◆ Your assignment:
The task calls for each record to be given again unchanged, minus any pictures.

*** Information given Section Begins ***

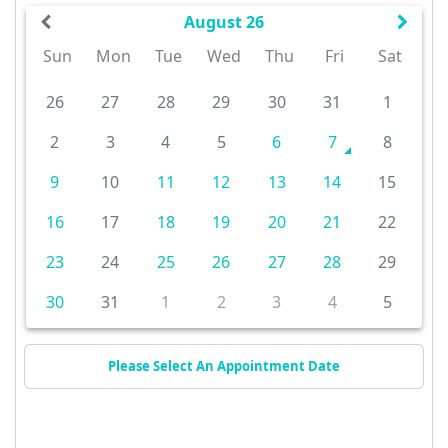
August 26
Sun
Mon
Tue
Wed
Thu
Fri
Sat
26
27
28
29
30
31
1
2
3
4
5
6
7
8
9
10
11
12
13
14
15
16
17
18
19
20
21
22
23
24
25
26
27
28
29
30
31
1
2
3
4
5
Please Select An Appointment Date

*** Information given Section Ends ***

◆ Your solution:
August 26
Sun
Mon
Tue
Wed
Thu
Fri
Sat
26
27
28
29
30
31
1
2
3
4
5
6
7
8
9
10
11
12
13
14
15
16
17
18
19
20
21
22
23
24
25
26
27
28
29
30
31
1
2
3
4
5
Please Select An Appointment Date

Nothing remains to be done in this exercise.